Dumbo (Tim Burton, 2019)

En la primera secuencia de este remake en torno a la película original de Disney, una niña que forma parte de la compañía del circo se acerca a tres ratones enjaulados. Uno de los pequeños roedores lleva un disfraz a la manera de un botones, como ocurría con Timothy, el fiel amigo de Dumbo en la película de dibujos animados. El personaje no puede participar de la nueva película, confinado en una celda, pero al mismo tiempo el nuevo filme tampoco puede acceder a él. Con este gesto la película desvela la situación en la que se encuentra: ni busca emular al filme animado original ni tampoco está en la posibilidad de hacerlo. Todo ha de moverse por otros cauces porque esta nueva operación de Disney, consistente en revivir sus títulos más emblemáticos, se articula bajo una filosofía de lo imposible, como bien muestra la contradictoria jaula que encarcela a Timothy: es imposible regresar a aquellas películas, es imposible emularlas, es imposible mejorarlas, es imposible siquiera evocarlas. La única razón de ser de la operación revival solo puede ser la económica.
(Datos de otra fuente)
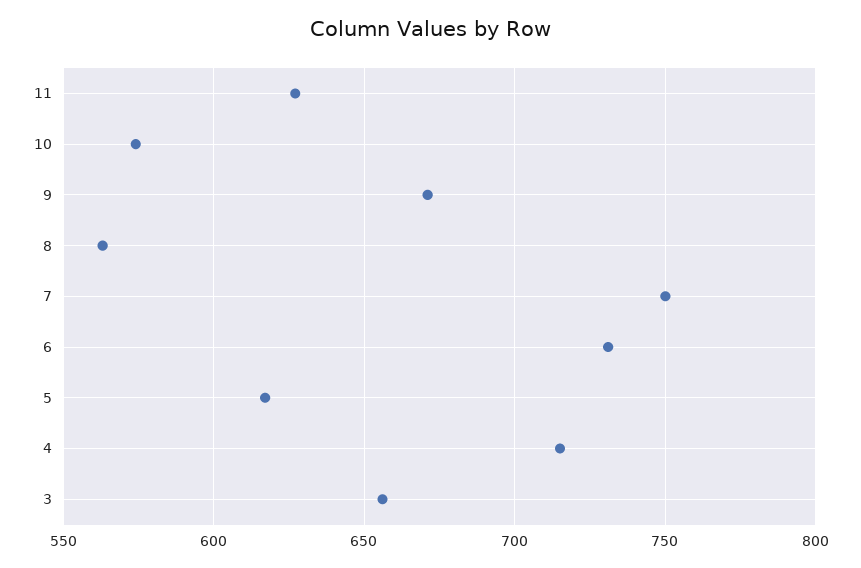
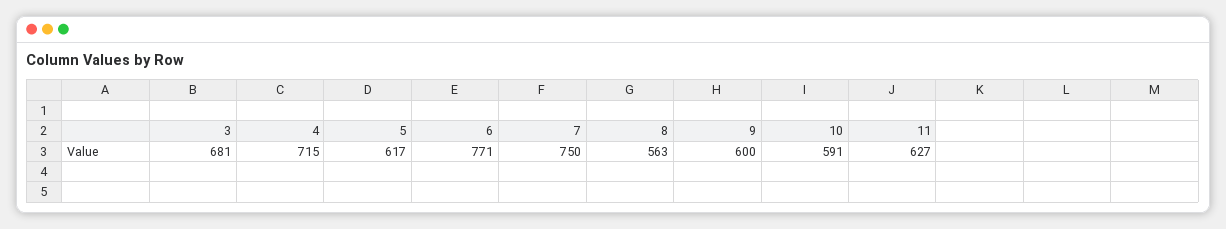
  {
    "11": 627,
-   "10": 575,
+   "10": 591,
-   "9": 670,
+   "9": 600,
    "8": 563,
    "7": 750,
-   "6": 730,
+   "6": 771,
    "5": 617,
    "4": 715,
-   "3": 655
+   "3": 681
  }

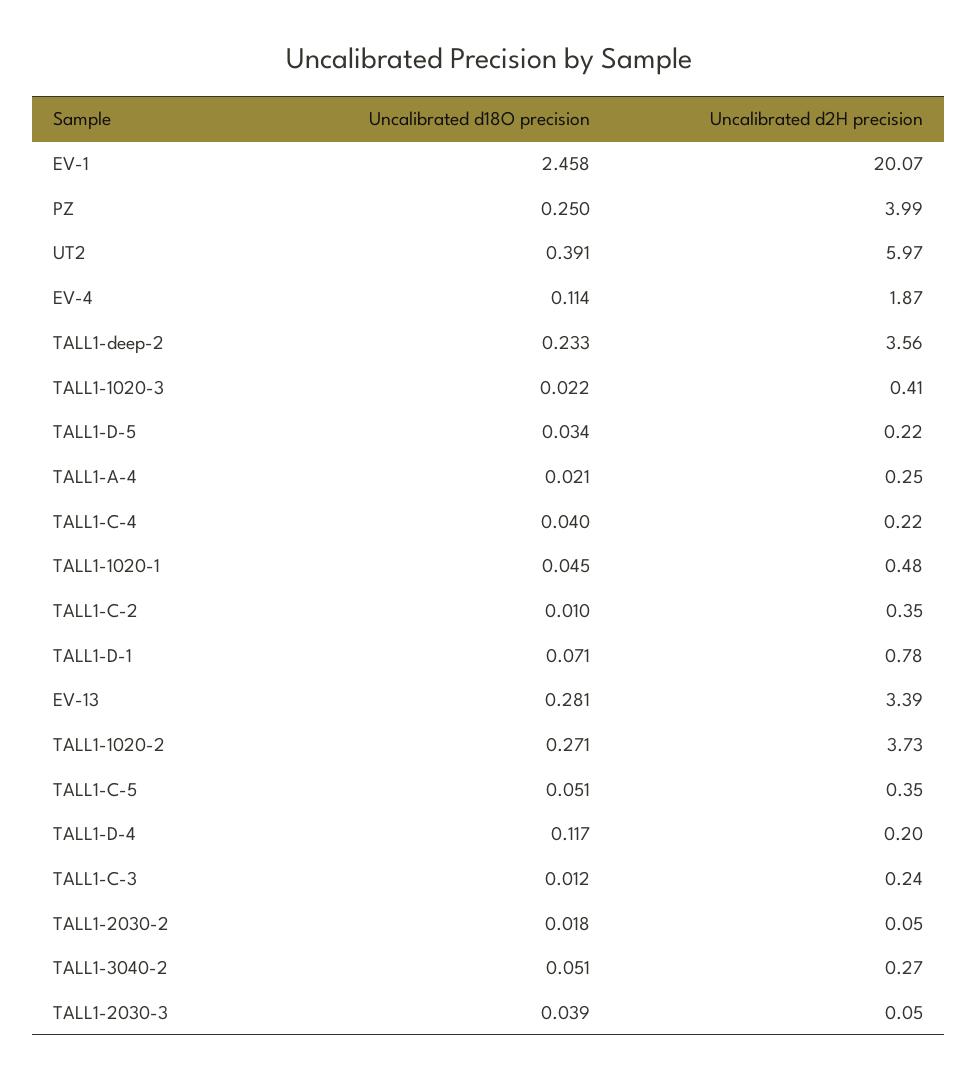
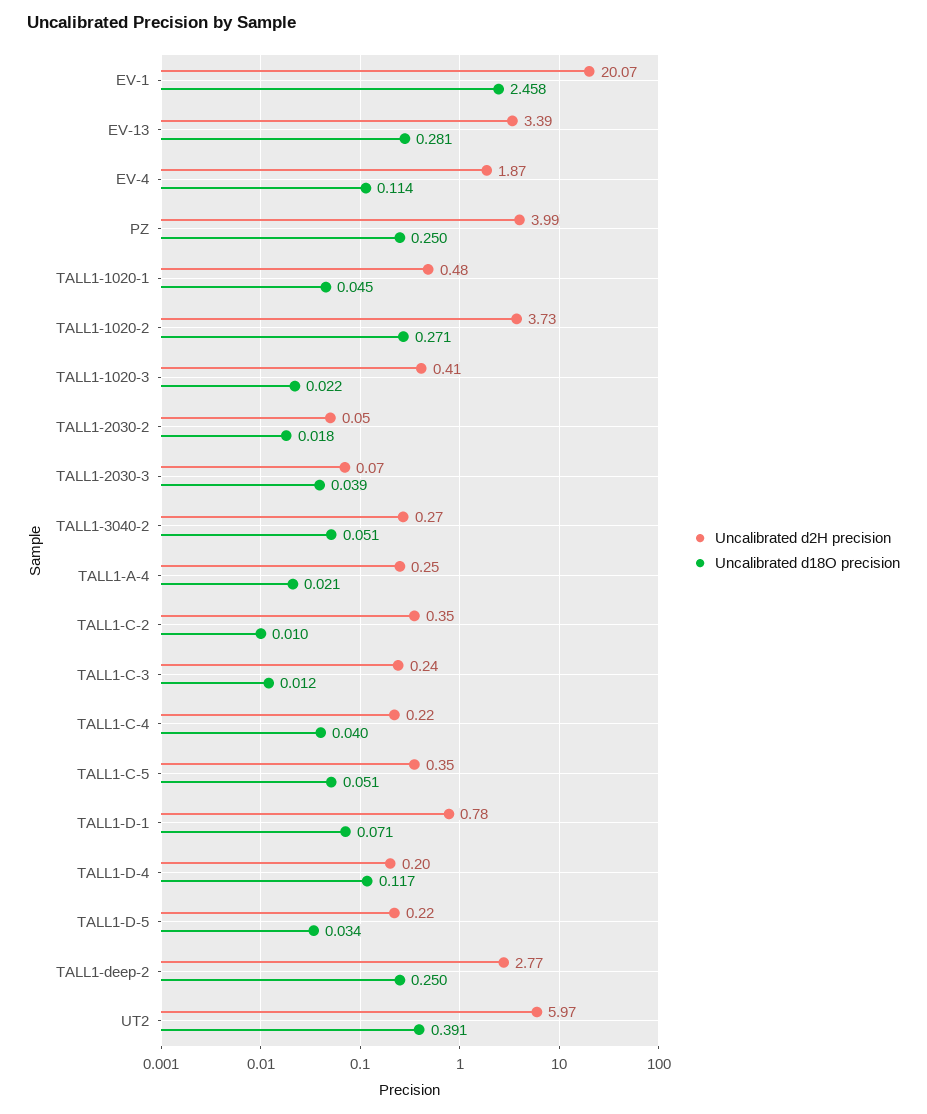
  {
    "Uncalibrated d18O precision": {
      "EV-1": 2.458,
      "PZ": 0.25,
      "UT2": 0.391,
      "EV-4": 0.114,
-     "TALL1-deep-2": 0.233,
+     "TALL1-deep-2": 0.25,
      "TALL1-1020-3": 0.022,
      "TALL1-D-5": 0.034,
      "TALL1-A-4": 0.021,
      "TALL1-C-4": 0.04,
      "TALL1-1020-1": 0.045,
      "TALL1-C-2": 0.01,
      "TALL1-D-1": 0.071,
      "EV-13": 0.281,
      "TALL1-1020-2": 0.271,
      "TALL1-C-5": 0.051,
      "TALL1-D-4": 0.117,
      "TALL1-C-3": 0.012,
      "TALL1-2030-2": 0.018,
      "TALL1-3040-2": 0.051,
      "TALL1-2030-3": 0.039
    },
    "Uncalibrated d2H precision": {
      "EV-1": 20.07,
      "PZ": 3.99,
      "UT2": 5.97,
      "EV-4": 1.87,
-     "TALL1-deep-2": 3.56,
+     "TALL1-deep-2": 2.77,
      "TALL1-1020-3": 0.41,
      "TALL1-D-5": 0.22,
      "TALL1-A-4": 0.25,
      "TALL1-C-4": 0.22,
      "TALL1-1020-1": 0.48,
      "TALL1-C-2": 0.35,
      "TALL1-D-1": 0.78,
      "EV-13": 3.39,
      "TALL1-1020-2": 3.73,
      "TALL1-C-5": 0.35,
      "TALL1-D-4": 0.2,
      "TALL1-C-3": 0.24,
      "TALL1-2030-2": 0.05,
      "TALL1-3040-2": 0.27,
-     "TALL1-2030-3": 0.05
+     "TALL1-2030-3": 0.07
    }
  }

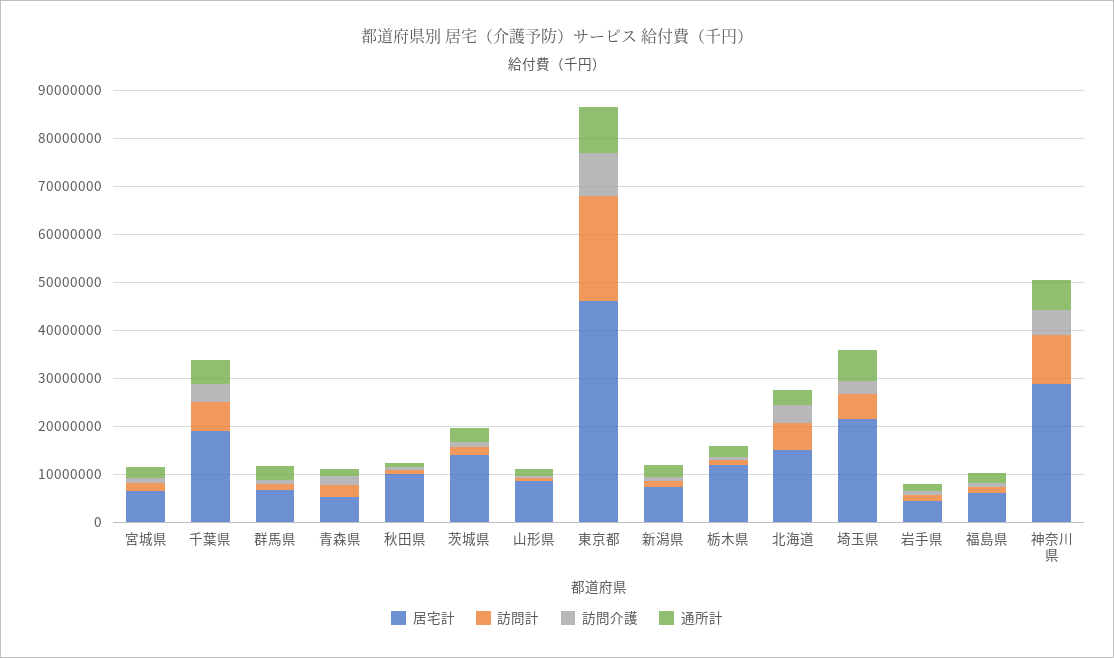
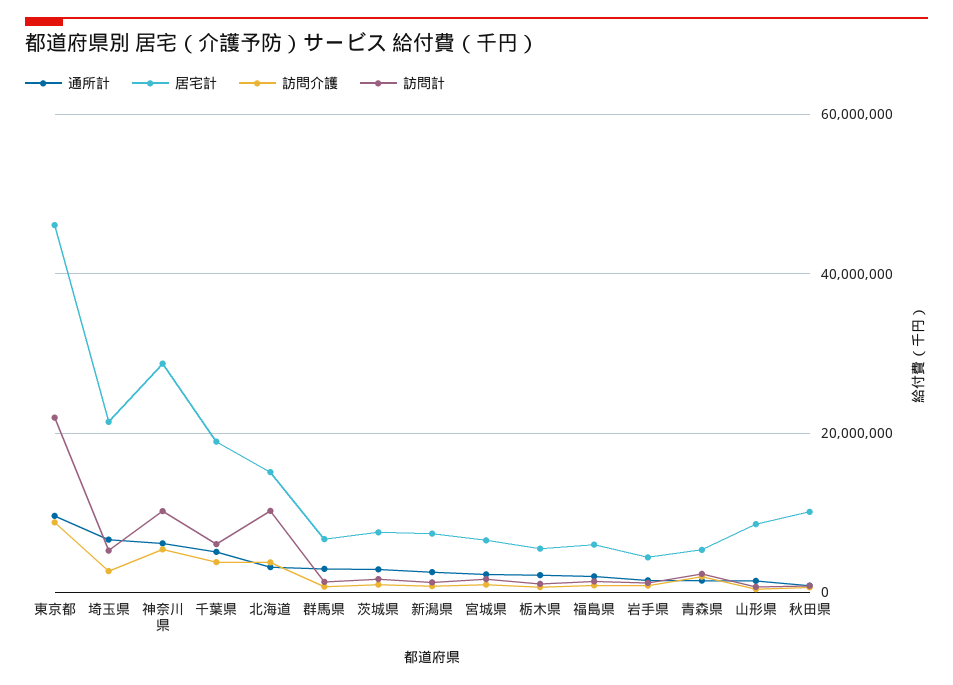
  {
    "居宅計": {
      "宮城県": 6000000,
      "千葉県": 18000000,
      "群馬県": 6000000,
      "青森県": 6000000,
      "秋田県": 10000000,
-     "茨城県": 14000000,
+     "茨城県": 8000000,
      "山形県": 8000000,
      "東京都": 46000000,
      "新潟県": 8000000,
-     "栃木県": 12000000,
+     "栃木県": 6000000,
      "北海道": 16000000,
      "埼玉県": 22000000,
      "岩手県": 4000000,
      "福島県": 6000000,
      "神奈川県": 28000000
    },
    "訪問計": {
      "宮城県": 2000000,
      "千葉県": 6000000,
      "群馬県": 2000000,
      "青森県": 2000000,
      "秋田県": 0,
      "茨城県": 2000000,
      "山形県": 0,
      "東京都": 22000000,
      "新潟県": 2000000,
      "栃木県": 2000000,
-     "北海道": 6000000,
+     "北海道": 10000000,
      "埼玉県": 6000000,
      "岩手県": 2000000,
      "福島県": 2000000,
      "神奈川県": 10000000
    },
    "訪問介護": {
      "宮城県": 0,
      "千葉県": 4000000,
      "群馬県": 0,
      "青森県": 2000000,
      "秋田県": 0,
      "茨城県": 0,
      "山形県": 0,
      "東京都": 8000000,
      "新潟県": 0,
      "栃木県": 0,
      "北海道": 4000000,
      "埼玉県": 2000000,
      "岩手県": 0,
      "福島県": 0,
      "神奈川県": 6000000
    },
    "通所計": {
      "宮城県": 2000000,
      "千葉県": 6000000,
      "群馬県": 2000000,
      "青森県": 2000000,
      "秋田県": 0,
      "茨城県": 2000000,
      "山形県": 2000000,
      "東京都": 10000000,
      "新潟県": 2000000,
      "栃木県": 2000000,
      "北海道": 4000000,
      "埼玉県": 6000000,
      "岩手県": 2000000,
      "福島県": 2000000,
      "神奈川県": 6000000
    }
  }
Así las cosas, el nuevo film de Tim Burton plantea consagrar la primera hora de metraje a equipararse argumentalmente al relato de dibujos animados, casi punto por punto, con el mismo modus operandi que haría Gus Van Sant en su Psicosis (1998), como forma de constatar que aquello ya es inhabitable y que la mirada inocente se ha perdido. Ya no somos los mismos. Incluso cuando, en realidad, aquí sucede una operación muy curiosa: mientras en la película de dibujos aparece una secuencia alucinógena en la que Dumbo reacciona a la ingesta de alcohol, aquella escena es sustituida aquí por unas inocentes pompas de jabón que hacen referencia al momento original pero que huyen de sugerir que un elefante abandonado haya terminado por dedicarse a la bebida. Quizás sea cierto que la mirada se ha vuelto menos inocente en un sentido argumental pero esta censura, consecuencia de una subyugante corrección política, ha terminado por castigar cualquier intento por acercarse a nuevos universos. Una mirada tan en la encrucijada como el propio Timothy en su pequeña celda, condenado a permanecer ajeno a todo lo que está ocurriendo fuera de ella.

La hora posterior, continuando a la réplica argumental del original, es un disparatado festival que obedece más al universo poético del autor de la película que todo lo acaecido hasta entonces. Un desfile de actores cercanos al cineasta, encarnando a extravagantes y divertidos personajes, se adueñan de la pantalla en cuanto el relato original toca a su fin. La película al completo parece conducir a ese momento en el que Colette (una Eva Green a la que tampoco le hubiese importado robar el protagonismo del primer bloque de la historia) aprende a montarse sobre Dumbo, de forma que acróbata y elefante puedan volar juntos en una actuación que promete ser memorable y que les permitirá escapar del recinto cerrado del circo. Un plano que, por enésima vez en la filmografía de Burton, declara la rebelión de los inadaptados, la venganza de los excluidos, una dulce escena de pesadilla para aquellos que se habían burlado de los inocentes. En esa imagen absurda, pero también llena de encanto en la que ambos surcan los cielos, debe encontrarse la romántica síntesis de una revisitación que acaba teniendo más relación con La parada de los monstruos (Tod Browning, 1932) que con el Dumbo primigenio.